From the outside, the new car looked like a gondola with wheels. From the front, it resembled a cartoon face, with two headlights forming the eyes and a cute little button nose sensor in the middle. This was done on purpose, Urmson told us — it’s meant to be friendly.
Urmson opened the car door and beckoned us to climb in. Kara and I took our places on the cushy orange seats and buckled our repurposed old seat belts.
We stretched our legs in the ample room (we’re both short, so it was very ample). It dawned on us that all the car stuff that would normally be right in front of us was missing. There was no steering wheel, no accelerator and no brakes. Just a little screen showing the time, the weather, the current speed and an animation counting down the three minutes of circling around the parking lot we were about to start.
On the center console, there were just two buttons: One to start the car and one to tell it to make an emergency stop.
Kara and I were the only ones in the car. Since neither of us has very good self-preservation instincts, we pressed go.
With its new cargo onboard, the car went back to its pre-programmed joyride around the parking lot, looping us back and forth and around like it was on a track.
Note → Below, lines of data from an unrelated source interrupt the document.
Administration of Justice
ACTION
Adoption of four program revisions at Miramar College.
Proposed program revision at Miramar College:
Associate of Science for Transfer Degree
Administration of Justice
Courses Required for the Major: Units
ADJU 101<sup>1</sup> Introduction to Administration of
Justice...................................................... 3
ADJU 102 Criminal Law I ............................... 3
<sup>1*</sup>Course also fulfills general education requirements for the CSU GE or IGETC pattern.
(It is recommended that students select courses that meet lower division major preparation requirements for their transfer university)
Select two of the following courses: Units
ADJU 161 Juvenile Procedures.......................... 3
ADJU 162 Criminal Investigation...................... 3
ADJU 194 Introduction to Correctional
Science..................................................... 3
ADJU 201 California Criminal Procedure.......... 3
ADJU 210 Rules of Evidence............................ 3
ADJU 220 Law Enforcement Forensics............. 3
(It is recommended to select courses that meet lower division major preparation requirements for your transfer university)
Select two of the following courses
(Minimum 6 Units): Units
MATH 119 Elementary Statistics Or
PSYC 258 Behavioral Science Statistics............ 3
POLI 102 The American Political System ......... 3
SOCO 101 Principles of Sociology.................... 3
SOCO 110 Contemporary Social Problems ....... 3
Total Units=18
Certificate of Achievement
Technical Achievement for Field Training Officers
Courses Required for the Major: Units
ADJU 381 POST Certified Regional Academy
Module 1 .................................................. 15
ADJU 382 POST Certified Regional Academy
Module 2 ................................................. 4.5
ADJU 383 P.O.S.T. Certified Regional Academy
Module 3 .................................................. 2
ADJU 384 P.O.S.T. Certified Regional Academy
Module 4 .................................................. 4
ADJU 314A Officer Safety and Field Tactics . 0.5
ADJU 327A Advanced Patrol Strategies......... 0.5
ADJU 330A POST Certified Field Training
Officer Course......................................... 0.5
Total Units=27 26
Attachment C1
It zoomed up to 25 miles per hour.
Kara and I didn’t really know what to think. We were utterly and totally along for the ride. A few margaritas would’ve been nice, we thought. We wondered whether it would be legal to have open containers in a moving vehicle if it was being driven by a machine.
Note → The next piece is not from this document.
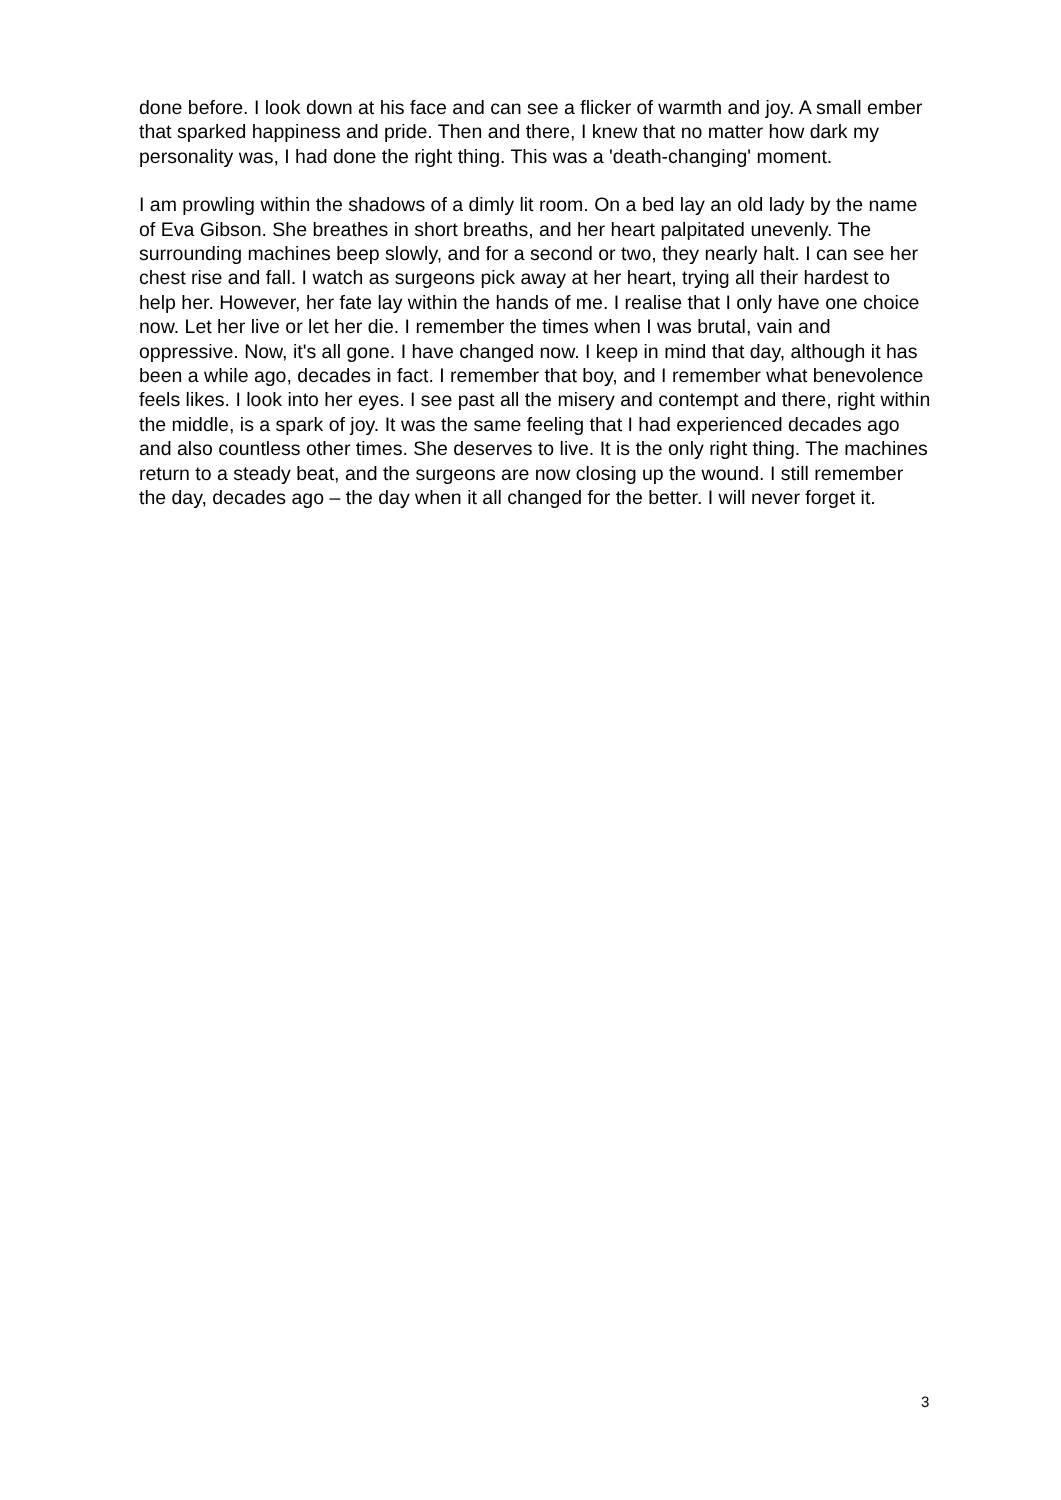done before. I look down at his face and can see a flicker of warmth and joy. A small ember that sparked happiness and pride. Then and there, I knew that no matter how dark my personality was, I had done the right thing. This was a 'death-changing' moment.
I am prowling within the shadows of a dimly lit room. On a bed lay an old lady by the name of Eva Gibson. She breathes in short breaths, and her heart palpitated unevenly. The surrounding machines beep slowly, and for a second or two, they nearly halt. I can see her chest rise and fall. I watch as surgeons pick away at her heart, trying all their hardest to help her. However, her fate lay within the hands of me. I realise that I only have one choice now. Let her live or let her die. I remember the times when I was brutal, vain and oppressive. Now, it's all gone. I have changed now. I keep in mind that day, although it has been a while ago, decades in fact. I remember that boy, and I remember what benevolence feels likes. I look into her eyes. I see past all the misery and contempt and there, right within the middle, is a spark of joy. It was the same feeling that I had experienced decades ago and also countless other times. She deserves to live. It is the only right thing. The machines return to a steady beat, and the surgeons are now closing up the wound. I still remember the day, decades ago – the day when it all changed for the better. I will never forget it.
3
Kara supposed we should give the car a name — how about something friendly, like Phyllis? — and maybe include some funny running audio commentary about the road and the activities of nearby drivers.
Zipping around the parking lot, I can’t say I felt scared about being out of control. It was fun. But I also can’t say it was an easy mental leap to imagine that the future would hold streets full of these bubble cars — some with passengers, others completely empty. Kara and I agreed that this felt a lot like a theme park ride.
We came back around toward the pack of Googlers that set us off on this pioneer journey. Urmson and company sauntered out for the climactic big reveal, the grand finale: Stepping directly into our trajectory.
Just as it has been trained to do, the car recognized the obstacle ahead and slowed to a halt so Kara and I were not not-responsible for running over the Googlers. They walked away and we resumed the joyride.
Soon enough, our three minutes were up, and the car brought us back to its creators. A little departure message appeared on the screen, telling us it hoped we had enjoyed the ride and to collect our belongings. Just like a theme park ride.
We got out, and the car quickly loaded itself onto a truck away from view. We told Urmson we would like some margaritas next time, so we could safely enjoy the pleasures of drinking while driving. And perhaps in our next ride we would remember to take our eyes off the road and pull out our phones and text people while driving.
“Sure,” Urmson said, “but it’s texting and drinking while not driving.”